We can derive CCP for each layer and possibly end up with collapsing/skipping multiple layers like
this. A good CCP “collapses” all of these layers into a single predicate.
That's the beauty of the dynamic optimization, and it's completely automated.
This comes from the power of the theorem proving framework of NuPrl, which guarantees the
equivalence of the bypass code to the layers of protocol that it is replacing.
Then we are ready, to convert the optimized NuPrl code back to OCaml and the OCaml code is optimized.
A word of caution, however. There's a difference between optimization and verification.

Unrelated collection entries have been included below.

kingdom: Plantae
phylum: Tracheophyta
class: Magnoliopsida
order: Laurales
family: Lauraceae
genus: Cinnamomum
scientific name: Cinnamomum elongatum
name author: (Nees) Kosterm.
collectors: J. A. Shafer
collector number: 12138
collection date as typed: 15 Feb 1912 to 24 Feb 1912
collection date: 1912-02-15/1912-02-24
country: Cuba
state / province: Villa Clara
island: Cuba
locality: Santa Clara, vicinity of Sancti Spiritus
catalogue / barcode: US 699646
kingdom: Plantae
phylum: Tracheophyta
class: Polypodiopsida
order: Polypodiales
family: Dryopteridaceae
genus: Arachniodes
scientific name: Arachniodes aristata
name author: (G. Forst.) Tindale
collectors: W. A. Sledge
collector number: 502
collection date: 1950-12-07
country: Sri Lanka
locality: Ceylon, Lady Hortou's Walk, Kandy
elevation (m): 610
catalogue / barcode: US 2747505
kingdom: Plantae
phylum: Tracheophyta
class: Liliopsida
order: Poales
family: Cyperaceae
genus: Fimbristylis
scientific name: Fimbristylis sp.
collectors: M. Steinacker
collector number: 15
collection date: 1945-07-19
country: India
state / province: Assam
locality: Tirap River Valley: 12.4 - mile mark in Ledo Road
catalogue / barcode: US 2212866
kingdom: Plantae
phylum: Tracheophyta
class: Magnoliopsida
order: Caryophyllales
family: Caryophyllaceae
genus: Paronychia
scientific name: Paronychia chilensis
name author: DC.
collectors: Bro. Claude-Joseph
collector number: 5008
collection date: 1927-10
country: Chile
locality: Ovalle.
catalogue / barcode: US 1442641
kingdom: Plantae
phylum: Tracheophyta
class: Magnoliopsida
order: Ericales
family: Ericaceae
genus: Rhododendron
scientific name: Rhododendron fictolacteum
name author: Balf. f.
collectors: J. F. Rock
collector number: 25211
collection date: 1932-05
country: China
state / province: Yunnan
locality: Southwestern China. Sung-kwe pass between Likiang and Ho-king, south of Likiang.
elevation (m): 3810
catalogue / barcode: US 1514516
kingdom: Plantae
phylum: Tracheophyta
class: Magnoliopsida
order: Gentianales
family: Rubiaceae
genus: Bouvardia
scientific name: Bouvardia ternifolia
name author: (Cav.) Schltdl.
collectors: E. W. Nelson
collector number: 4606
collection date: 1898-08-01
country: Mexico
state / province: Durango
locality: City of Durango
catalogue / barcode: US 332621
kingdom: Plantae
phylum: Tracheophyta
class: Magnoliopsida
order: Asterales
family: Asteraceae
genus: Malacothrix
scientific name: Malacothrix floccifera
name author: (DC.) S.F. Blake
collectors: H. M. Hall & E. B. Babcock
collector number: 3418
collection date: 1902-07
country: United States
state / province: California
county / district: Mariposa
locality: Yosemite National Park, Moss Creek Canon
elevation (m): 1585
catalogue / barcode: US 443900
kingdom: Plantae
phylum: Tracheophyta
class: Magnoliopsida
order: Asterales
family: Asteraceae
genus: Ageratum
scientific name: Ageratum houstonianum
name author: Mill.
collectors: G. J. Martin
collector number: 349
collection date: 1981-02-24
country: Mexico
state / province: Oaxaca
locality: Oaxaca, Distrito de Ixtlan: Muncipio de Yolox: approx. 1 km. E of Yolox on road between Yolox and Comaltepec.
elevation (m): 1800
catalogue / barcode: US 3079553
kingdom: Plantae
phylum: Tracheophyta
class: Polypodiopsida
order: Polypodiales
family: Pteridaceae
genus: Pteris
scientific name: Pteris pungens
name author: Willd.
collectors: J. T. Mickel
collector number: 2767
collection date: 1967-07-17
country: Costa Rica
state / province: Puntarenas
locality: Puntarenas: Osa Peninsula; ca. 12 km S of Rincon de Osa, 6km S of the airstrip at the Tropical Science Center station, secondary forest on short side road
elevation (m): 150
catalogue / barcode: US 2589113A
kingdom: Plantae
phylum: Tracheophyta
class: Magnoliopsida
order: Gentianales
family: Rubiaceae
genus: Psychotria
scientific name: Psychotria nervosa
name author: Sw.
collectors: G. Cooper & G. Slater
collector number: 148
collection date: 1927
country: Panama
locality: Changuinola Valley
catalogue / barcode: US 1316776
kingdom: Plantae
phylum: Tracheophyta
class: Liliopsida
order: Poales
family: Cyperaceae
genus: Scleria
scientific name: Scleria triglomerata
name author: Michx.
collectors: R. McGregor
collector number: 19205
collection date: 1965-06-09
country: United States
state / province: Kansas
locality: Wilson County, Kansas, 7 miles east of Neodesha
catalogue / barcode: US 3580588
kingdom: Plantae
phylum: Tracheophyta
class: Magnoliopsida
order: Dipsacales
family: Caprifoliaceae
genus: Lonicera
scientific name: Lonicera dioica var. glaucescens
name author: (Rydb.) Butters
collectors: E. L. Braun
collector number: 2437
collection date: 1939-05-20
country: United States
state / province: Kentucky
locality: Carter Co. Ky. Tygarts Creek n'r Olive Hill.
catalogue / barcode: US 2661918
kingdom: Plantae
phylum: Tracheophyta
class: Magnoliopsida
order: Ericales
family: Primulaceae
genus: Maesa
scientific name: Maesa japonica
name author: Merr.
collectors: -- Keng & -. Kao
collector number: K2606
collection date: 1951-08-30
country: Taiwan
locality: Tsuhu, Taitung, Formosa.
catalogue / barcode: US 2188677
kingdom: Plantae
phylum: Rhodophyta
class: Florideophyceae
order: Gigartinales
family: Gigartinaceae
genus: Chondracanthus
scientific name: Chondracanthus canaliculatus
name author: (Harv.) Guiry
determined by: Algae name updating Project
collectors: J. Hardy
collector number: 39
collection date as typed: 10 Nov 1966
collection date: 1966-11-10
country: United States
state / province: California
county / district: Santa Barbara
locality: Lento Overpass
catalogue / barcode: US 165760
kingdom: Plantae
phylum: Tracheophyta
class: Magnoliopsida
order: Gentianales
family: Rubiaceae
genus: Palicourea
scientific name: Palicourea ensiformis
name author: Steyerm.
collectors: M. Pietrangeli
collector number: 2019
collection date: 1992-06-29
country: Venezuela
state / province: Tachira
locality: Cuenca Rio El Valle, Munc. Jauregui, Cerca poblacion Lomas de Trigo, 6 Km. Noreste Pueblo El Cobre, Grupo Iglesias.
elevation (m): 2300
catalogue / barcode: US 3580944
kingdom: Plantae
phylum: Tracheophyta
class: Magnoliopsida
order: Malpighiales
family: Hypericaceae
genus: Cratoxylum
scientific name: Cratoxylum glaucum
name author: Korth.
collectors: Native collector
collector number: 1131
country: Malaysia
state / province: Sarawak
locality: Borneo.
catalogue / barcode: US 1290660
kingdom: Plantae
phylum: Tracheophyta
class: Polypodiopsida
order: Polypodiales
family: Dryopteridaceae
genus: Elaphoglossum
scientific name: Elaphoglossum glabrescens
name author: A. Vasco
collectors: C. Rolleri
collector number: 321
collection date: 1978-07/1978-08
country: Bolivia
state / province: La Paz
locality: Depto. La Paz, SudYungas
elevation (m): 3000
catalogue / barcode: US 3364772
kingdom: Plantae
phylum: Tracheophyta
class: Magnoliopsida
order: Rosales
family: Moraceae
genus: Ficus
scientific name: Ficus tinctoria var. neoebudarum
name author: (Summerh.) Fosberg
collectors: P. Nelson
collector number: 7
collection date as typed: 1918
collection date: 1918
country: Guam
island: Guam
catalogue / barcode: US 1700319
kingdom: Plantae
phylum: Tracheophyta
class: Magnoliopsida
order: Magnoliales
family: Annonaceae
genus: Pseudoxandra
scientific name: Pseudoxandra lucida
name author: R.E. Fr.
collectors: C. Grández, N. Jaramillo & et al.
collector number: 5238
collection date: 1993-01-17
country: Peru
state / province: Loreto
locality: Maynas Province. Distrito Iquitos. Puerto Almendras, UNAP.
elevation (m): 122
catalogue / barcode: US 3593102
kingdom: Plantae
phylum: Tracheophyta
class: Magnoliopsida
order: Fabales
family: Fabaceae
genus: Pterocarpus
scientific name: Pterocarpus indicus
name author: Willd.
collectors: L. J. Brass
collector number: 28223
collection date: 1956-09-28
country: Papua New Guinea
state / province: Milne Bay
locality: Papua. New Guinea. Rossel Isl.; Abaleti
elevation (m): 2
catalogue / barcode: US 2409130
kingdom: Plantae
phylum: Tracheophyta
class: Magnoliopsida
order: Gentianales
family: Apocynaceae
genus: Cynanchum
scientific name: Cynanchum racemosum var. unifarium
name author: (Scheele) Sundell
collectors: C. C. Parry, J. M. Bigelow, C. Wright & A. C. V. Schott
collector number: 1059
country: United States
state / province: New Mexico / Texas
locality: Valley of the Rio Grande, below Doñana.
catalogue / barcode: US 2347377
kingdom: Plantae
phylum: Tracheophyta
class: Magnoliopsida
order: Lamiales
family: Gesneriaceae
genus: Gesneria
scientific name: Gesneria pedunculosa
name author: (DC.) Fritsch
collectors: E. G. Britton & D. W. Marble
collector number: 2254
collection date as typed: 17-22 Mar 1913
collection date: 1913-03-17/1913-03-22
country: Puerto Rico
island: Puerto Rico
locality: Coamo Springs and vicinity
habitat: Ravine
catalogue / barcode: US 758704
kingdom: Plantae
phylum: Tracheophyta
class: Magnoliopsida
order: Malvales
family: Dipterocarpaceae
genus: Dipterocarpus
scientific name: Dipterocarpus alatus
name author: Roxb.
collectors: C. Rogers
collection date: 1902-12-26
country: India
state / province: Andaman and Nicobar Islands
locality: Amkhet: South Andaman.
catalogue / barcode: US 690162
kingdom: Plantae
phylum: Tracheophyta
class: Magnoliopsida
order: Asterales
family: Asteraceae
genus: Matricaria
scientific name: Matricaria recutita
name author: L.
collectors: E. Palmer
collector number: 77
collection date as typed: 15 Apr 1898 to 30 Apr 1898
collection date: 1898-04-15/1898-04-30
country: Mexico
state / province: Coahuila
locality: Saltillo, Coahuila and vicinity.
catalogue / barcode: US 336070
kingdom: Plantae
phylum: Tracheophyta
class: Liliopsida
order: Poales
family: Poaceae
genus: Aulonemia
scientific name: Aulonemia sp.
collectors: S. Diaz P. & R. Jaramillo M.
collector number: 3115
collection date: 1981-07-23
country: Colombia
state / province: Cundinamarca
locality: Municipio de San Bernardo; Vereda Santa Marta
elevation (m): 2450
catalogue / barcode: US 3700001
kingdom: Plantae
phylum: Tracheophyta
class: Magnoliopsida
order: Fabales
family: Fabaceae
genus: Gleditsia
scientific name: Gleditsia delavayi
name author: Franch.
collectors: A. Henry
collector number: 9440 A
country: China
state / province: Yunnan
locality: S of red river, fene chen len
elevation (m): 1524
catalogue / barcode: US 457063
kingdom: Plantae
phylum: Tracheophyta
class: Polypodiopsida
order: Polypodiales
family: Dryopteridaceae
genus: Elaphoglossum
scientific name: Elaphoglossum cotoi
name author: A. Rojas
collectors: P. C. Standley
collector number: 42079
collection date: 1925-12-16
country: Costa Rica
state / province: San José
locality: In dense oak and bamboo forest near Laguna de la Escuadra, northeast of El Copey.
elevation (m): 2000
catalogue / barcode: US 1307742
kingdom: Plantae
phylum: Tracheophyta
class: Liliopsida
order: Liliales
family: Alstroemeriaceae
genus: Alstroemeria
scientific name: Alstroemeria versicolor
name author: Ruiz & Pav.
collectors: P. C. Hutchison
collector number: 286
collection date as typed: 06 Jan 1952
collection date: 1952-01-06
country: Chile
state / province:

All that the
Nuprl framework is doing is optimization, not verifying whether the OCaml code is adhering to
behavioral spec of IOA.
So this exercise has shown the path to synthesizing complex system software, starting from specification
to implementation to optimization, putting theory and practice together.

343 - Conclusion

As operating system designers, the natural question that comes up is:

Okay, all this sounds good. But do I lose out on performance for the convenience of component-based
design?
This is the same question that came up when we wanted to go for a microkernel-based design, away
from a monolithic design.
The Cornell experiment takes it one step further and argues for synthesizing individual subsystems of
an OS from modular components. Just like putting together Lego blocks to get the desired functionality.
I encourage you to read the paper from Cornell in full, which shows that this methodology, applied to
one specific subsystem, results in a performance competitive implementation of the protocol stack,
compared to a monolithic implementation.